When a Strongly Worded Letter Just Isn’t Enough…

Got an ex who always shows up late for pick ups/drop offs? Or one who is months behind in child support? You’ve sent them emails, texts, strongly worded letters… and nothing seems to work. So what do you do when one party continually violates a court order? If it’s a parenting plan, a child support order, a maintenance order, a restraining order, or any of the aforementioned as temporary orders, then a contempt hearing might just be in order. Contempt is defined by RCW 7.21.030(b) as the intentional disobedience of a court order.

What constitutes contempt?

In order for the court to hold someone in contempt, there must be:

1. a lawful court order which the other party is aware of;
2. a violation of the plain language of that order; and
3. bad faith or intentional misconduct on behalf of the violator

Thus, sometimes one parent has violated a court order (ie: showed up late to an exchange), but there is no bad faith (ie: late parent was late because there was a backup on I-5 and he couldn’t make it on time). In this case, although the parent has violated the order, no contempt would be found.

However, in the case where one parent is late to every single exchange, the other parent continually points out to the parent that he/she is late (in writing is always best), and the late parent never rectifies his/her ways nor ever has a valid excuse, then that parent may very well be found to be in contempt.

Contempt actions can be used regarding parenting plan provisions – however know the dispute resolution section of your parenting plan and make sure that if it’s an actual dispute about the clarity of the parenting plan then you are must follow the ADR requirements before running to contempt. Contempt may also be used when another parent is not paying child support or an ex-spouse is not paying maintenance. However, contempt is not available if you are seeking to enforce monetary provisions of a property settlement.

Do know that contempt is a severe remedy that is not to be taken lightly. Ensure that all three elements are met before pursuing a contempt charge and consider whether other avenues may be better. For example, if you say your ex-spouse is violating provision 3 of the parenting plan, but your ex-spouse says she reads the language differently, a motion for clarification of the plan may be the better route to go. That said, if the facts are clear, the plain language of the document cannot be read a different way, and the ex-spouse continues to act non-compliantly, then contempt very well may be the way to go.

How do I start a contempt action?

Contempt requires a Motion for an Order to Show Cause re: Contempt and a declaration to go along with it.
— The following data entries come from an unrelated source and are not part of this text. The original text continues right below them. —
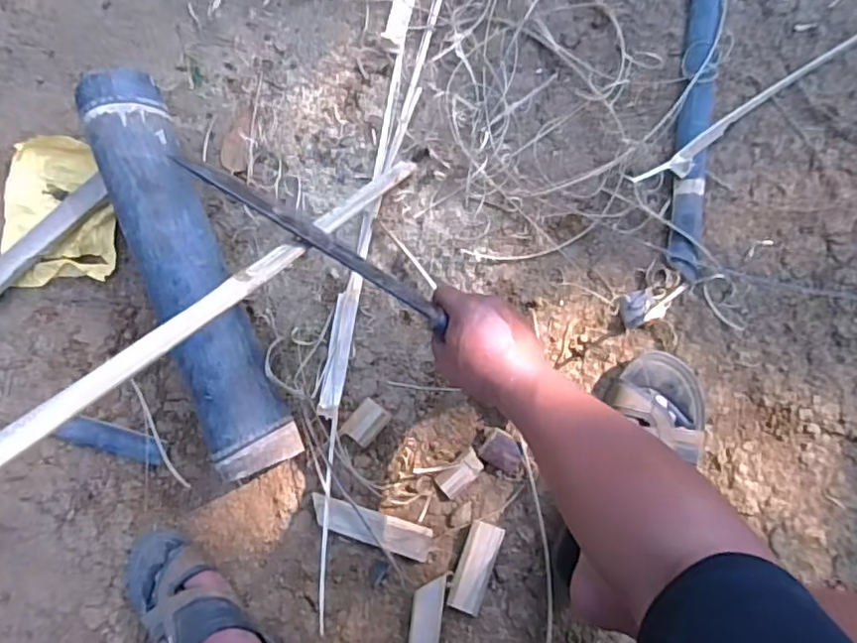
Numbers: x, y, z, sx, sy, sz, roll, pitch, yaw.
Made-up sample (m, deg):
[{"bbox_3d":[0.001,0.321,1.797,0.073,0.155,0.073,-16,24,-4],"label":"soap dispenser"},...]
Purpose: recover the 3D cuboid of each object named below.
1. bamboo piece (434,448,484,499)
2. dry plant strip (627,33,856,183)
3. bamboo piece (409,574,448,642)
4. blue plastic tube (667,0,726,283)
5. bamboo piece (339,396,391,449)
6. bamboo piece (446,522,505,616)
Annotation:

The first step is to file this motion and declaration with the court via ex parte, requesting the court to grant an Order To Show Cause. Once you have this order, then you need to personally serve the other party all of the documents, including your signed Show Cause Order. A hearing can be set for 14 days after the date when the other party is served. Best practice, to ensure you have enough time between seeking the ex parte Show Cause Order and the hearing is to set the hearing for a few days more than 14, to make sure you have the opportunity to get all the documents personally served.
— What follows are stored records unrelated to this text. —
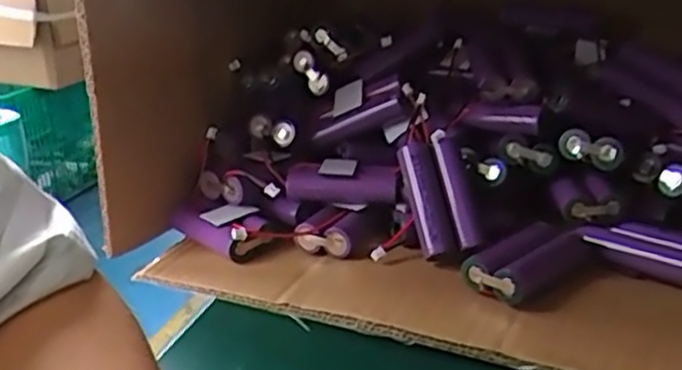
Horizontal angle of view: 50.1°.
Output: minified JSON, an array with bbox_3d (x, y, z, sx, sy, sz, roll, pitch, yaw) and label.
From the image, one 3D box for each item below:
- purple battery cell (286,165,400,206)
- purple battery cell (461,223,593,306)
[{"bbox_3d":[0.000,0.000,0.439,0.066,0.018,0.021,2,22,8],"label":"purple battery cell"},{"bbox_3d":[0.099,0.040,0.393,0.036,0.022,0.078,18,29,40],"label":"purple battery cell"}]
Once served, the hearing is like any other on the family law motions calendar. The other party will have the opportunity to respond, explain his/her side of the story, and that is due to you and the court by noon four court days before the hearing. You then have the opportunity to put in a reply, due to the other party and the court by noon two court days before the hearing.

What Can Happen at Court?

If the court finds that the other party has in fact violated a lawful court order and done it intentionally and/or in bad faith, there are a number of remedies that can occur, depending on the circumstances. In the case of financial issues, such as back child support or maintenance, the court can order the delinquent party to pay up, and pay an interest on the back amount at 1% per month, 12% per annum. In the case of a parenting plan violation, the other party may be ordered to give make up time in the case of missed residential time or order other provisions as necessary to ensure that the violation does not happen again. The court can also award attorney’s fees to the prevailing party and a court fee. In the case of a parenting plan, if one parent is found in contempt two or more times in a three-year period, this grants the non-violating parent the opportunity to file for modification of the parenting plan.
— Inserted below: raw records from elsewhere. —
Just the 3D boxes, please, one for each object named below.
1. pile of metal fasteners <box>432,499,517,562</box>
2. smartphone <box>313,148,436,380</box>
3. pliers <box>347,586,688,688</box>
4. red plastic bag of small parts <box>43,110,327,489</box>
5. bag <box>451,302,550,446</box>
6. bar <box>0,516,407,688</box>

A contempt order will have specific conditions in it, called “purge conditions,” which are requirements that must be satisfied by the violating parent in order to remove the contempt charge. For example, in the case where the court orders make-up time, the violating parent will be in contempt until that make-up time occurs. The court may also require the parties to come back for a review hearing, specifically to determine whether the contempt has been successfully purged or not.

In extreme cases, the court may order imprisonment for contempt. This is generally a last resort and the court does not like to do this. The court has made it clear that imprisonment in the case of civil contempt is for the purposes of requiring a party to obey a court order; it is not intended to be punitive.

Overall, contempt can be a very effective remedy for a party who is acting in bad faith and continually violating an order. However, contempt is also expensive, causes further conflict, and can be difficult to prove. And if you find yourself contemplating filing for contempt, make sure you take a long, hard look at yourself and see if you are following the orders yourself. The court is reluctant to find contempt on one parent when the other one is coming to the court with “unclean hands.” *

 

 

*Though do know that one party’s violation of an order does not give the other party a free ticket to violate themselves. Nothing excuses a bad faith violation of a lawful court order – certainly not an-eye-for-an-eye mentality.